The Two Cultures, a lecture given by C.P. Snow in 1959, was an influential critique of the Humanities – the most notable recent example in a long tradition of conflict between the centers of Western knowledge.  In our course, “The Three Cultures,” named after Charles Kagan’s recent book of the same name (which adds the Social Sciences to the Sciences and the Humanities), we take Snow’s critique to task, and determine ways in which the three cultures can be mutually supportive.  Through innovative experiments (notably, looking at clouds as a source of metaphor for the best chance for unity between the sciences and the humanities; creating neologisms in the service of our own research and revision; and group screenplay writing on current issues), we challenge ourselves to think well past the limits ascribed to us in these debates over knowledge.  The benefits of the course include the development of an acute awareness of the high stakes of our university education, an opening of the mind to the possibilities of thinking in more than one academic register, and a chance to express ourselves both with rigor and imagination.

 

Tokens, Taverns & Tactics: Tabletop Game Analysis

Instructor: Nick Maddox

Want to learn the history of games through the ages, and how games evolved? This course will take an in-depth look at why we as people play games and how people in different cultures experience play. Students will also explore topics in modern boardgame design focusing on Mechanic, Dynamics, and Aesthetics. By the end of this course, students will design and implement a tabletop game prototype.

 

Understanding Place

Instructor: Lori Eshleman

This version of the Liberal Studies capstone seminar looks at transdisciplinary approaches to the experience, uses and meanings of Place. Place is something we tend to take for granted. We live in it, look at it and travel across it throughout our lives. It shapes our experience, our thoughts and memories, our sense of identity, our social relations, and our values in profound and complex ways. Throughout the course we will examine, evaluate and synthesize approaches to Place from the Social Sciences (including Anthropology, Human Geography and Sociology) and from the Humanities (including Art and Art History, Literature, and Religious Studies). Our course will be organized by modules into the following themes: Place and Identity, Sacred Place and Pilgrimage, Contested Place, and Boundary-Crossing.

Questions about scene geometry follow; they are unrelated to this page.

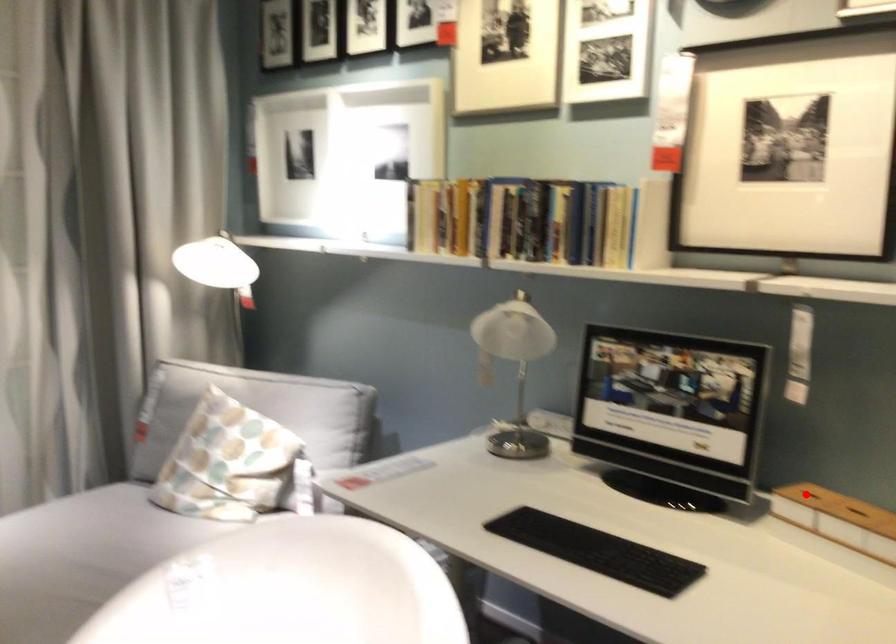
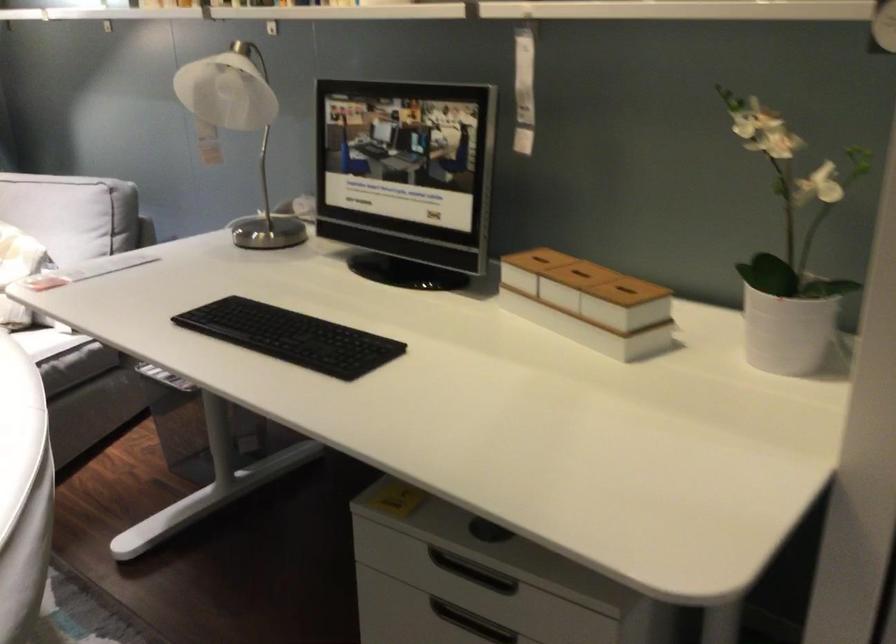
Find the pixel in the second image that matches the highlighted location in the first image.

(537, 259)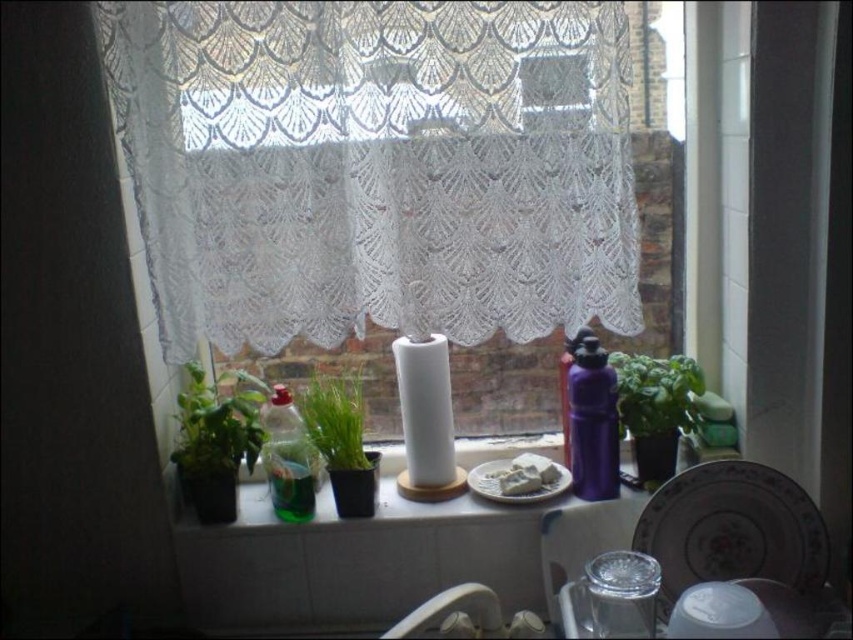
Question: Which point is farther from the camera taking this photo?

Choices:
 (A) (463, 508)
 (B) (486, 621)

Answer: (A)

Question: Can you confirm if green leafy plant at left is positioned above green matte plant at center?

Choices:
 (A) yes
 (B) no

Answer: (A)

Question: Is green glass bottle at center behind white glossy sink at lower center?

Choices:
 (A) yes
 (B) no

Answer: (A)

Question: Which point is farther to the camera?

Choices:
 (A) (486, 493)
 (B) (389, 634)

Answer: (A)

Question: Which object is positioned closest to the green glass bottle at center?

Choices:
 (A) white matte plate at center
 (B) white lace curtain at center
 (C) green matte plant at center

Answer: (A)

Question: Can you confirm if white ceramic plate at lower right is positioned below purple matte water bottle at right?

Choices:
 (A) no
 (B) yes

Answer: (B)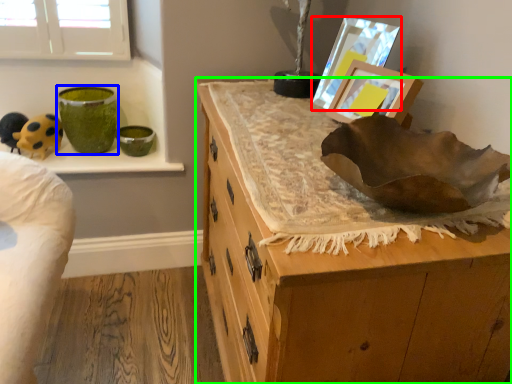
Question: Estimate the real-world distances between objects in this image. Which object is farther from picture frame (highlighted by a red box), glass vase (highlighted by a blue box) or chest of drawers (highlighted by a green box)?

Choices:
 (A) glass vase
 (B) chest of drawers

Answer: (A)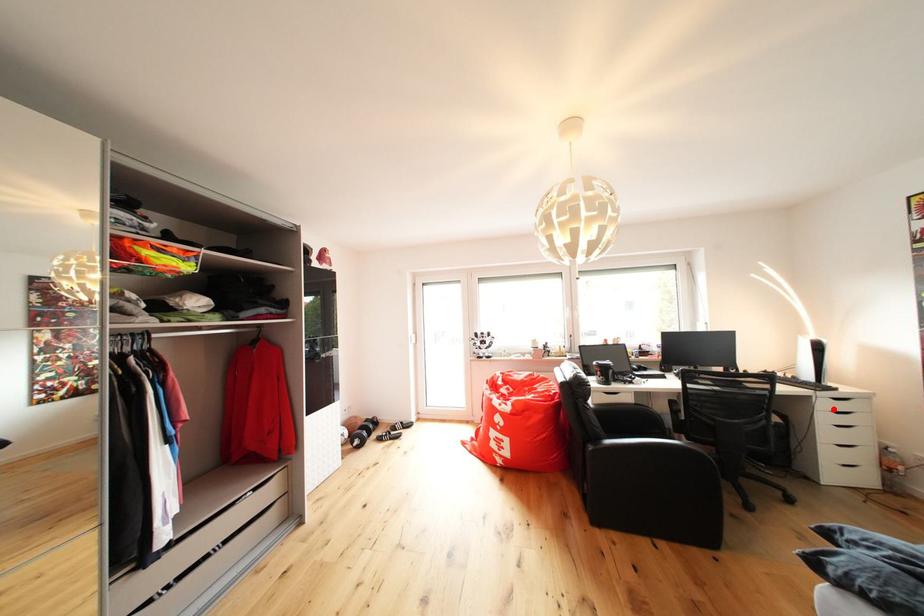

While this topic has global applications, a number of the readings and visuals will focus on the American Southwest. The issues the topic raises include preservation; historic designation; development; land use; sustainability; reintroduction of species; travel and tourism; sacred space; land rights; diasporas, immigration and borderlands; place as a marker of personal and ethnic identity; and personal and collective memory and history.